══ Quoted text

There’s a maxim around here that goes: G-d will never give
you more than you can handle.
To echo Wednesday, bullshit.
I think this phrase is missing a key point at the end of it: G-d will never
give you more than you can handle with the help of others.
I think G-d or the Universe or life will always give us more than we can handle *alone.* I think, in
fact, that’s the point. In order to be able to handle that which is handed us,
we must reach out for help from
others, or help from “god,” which often comes in the form of help from others
anyway.
I think it’s important that we are given more than we can
handle alone, otherwise, surely, we all would. If we could live like Sandra Bullock in “The Net,” ordering
pizza via the internet, watching a yule log screen saver, and never knowing our
neighbors, we would. But I still think about that movie every time I nod or say
a passing hello to my neighbors: I am not anonymous; I am not alone.
In that movie (sorry, y’all!), Sandra’s character gets
accused of something or other, but no one can identify her, and her identity
gets stolen. No one except one character (her shrink) actually knows who she
is, actually recognizes her. The neighbor says, no she doesn’t think that’s her, even though they’ve
lived in proximity for a dozen years.
What kind of challenge of growth is there in that? If we
were intended to live in isolation, there wouldn’t be all this talk about
connection and community, mehta and helping one another, and my understanding of tikkun
olam (repairing the world) has a lot to do with
eliminating disconnect.

════
══ Listed records

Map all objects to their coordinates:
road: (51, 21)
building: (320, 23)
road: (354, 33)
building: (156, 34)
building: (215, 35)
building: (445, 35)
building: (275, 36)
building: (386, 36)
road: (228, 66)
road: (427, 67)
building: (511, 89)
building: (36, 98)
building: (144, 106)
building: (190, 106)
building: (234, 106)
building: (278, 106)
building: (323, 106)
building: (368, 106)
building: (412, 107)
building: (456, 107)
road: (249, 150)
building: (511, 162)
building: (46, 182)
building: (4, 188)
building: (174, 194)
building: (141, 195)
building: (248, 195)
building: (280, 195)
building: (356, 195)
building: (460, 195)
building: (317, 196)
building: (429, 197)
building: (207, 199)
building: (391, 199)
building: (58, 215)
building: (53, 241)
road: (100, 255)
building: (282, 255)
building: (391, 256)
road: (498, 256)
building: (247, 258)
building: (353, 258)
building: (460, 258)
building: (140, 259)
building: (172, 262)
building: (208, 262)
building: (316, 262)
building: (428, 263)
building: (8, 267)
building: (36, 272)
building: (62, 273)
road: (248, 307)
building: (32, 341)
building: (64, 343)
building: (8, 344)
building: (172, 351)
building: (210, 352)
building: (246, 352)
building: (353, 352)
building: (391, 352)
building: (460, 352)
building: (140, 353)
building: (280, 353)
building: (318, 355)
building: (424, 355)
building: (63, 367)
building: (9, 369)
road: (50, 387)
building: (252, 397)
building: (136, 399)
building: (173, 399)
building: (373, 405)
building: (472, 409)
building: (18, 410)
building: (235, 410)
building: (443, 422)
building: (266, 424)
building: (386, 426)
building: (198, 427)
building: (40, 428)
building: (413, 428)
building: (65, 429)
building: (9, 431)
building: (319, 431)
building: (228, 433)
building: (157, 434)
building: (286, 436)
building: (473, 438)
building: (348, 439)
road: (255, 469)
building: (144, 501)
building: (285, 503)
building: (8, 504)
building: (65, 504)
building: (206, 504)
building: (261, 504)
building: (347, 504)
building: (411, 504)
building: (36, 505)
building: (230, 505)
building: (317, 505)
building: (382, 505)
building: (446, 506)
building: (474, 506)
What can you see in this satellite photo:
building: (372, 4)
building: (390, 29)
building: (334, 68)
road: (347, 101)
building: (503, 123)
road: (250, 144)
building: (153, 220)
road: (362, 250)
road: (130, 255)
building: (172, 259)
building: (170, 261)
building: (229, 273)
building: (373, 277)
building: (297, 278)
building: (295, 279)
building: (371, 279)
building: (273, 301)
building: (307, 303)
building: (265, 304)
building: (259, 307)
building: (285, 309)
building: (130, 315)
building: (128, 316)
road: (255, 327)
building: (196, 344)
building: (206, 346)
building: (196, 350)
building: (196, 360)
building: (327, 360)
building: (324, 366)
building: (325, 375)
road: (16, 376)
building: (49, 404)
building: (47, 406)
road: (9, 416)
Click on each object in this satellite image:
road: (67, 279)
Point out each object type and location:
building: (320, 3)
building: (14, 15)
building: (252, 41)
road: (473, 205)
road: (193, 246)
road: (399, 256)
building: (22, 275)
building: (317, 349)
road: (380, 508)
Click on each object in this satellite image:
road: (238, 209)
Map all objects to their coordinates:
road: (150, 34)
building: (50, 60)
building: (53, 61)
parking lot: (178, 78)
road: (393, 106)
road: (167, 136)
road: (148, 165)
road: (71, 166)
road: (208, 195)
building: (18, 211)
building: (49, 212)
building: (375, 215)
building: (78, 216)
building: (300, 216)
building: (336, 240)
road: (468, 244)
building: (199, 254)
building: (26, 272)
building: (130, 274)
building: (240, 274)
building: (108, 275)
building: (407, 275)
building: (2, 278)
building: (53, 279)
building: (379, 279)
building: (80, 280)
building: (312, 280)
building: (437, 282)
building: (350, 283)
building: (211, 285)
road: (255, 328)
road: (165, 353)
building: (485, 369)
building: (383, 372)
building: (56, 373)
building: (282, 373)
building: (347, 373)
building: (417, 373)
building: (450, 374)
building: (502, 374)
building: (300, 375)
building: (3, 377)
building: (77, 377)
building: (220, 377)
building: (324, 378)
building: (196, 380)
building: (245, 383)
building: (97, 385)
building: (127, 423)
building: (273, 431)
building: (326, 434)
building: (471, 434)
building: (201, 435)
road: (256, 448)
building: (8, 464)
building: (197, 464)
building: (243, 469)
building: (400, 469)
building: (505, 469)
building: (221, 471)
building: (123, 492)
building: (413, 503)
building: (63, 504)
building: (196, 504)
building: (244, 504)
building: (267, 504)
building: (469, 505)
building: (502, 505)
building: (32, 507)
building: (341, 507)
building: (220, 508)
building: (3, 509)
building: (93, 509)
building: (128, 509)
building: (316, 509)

════

### Actions to take
1. According to the essay on the maxim about what G-d gives us, what key point is missing from the end of that maxim?
2. From the essay on the maxim, copy the passage verbatim. Begin at the words that have "I think it’s" and stop after "a dozen years.".

### List of solutions
1. The words "with the help of others": G-d will never give you more than you can handle with the help of others.

2.
I think it’s important that we are given more than we can
handle alone, otherwise, surely, we all would. If we could live like Sandra Bullock in “The Net,” ordering
pizza via the internet, watching a yule log screen saver, and never knowing our
neighbors, we would. But I still think about that movie every time I nod or say
a passing hello to my neighbors: I am not anonymous; I am not alone.
In that movie (sorry, y’all!), Sandra’s character gets
accused of something or other, but no one can identify her, and her identity
gets stolen. No one except one character (her shrink) actually knows who she
is, actually recognizes her. The neighbor says, no she doesn’t think that’s her, even though they’ve
lived in proximity for a dozen years.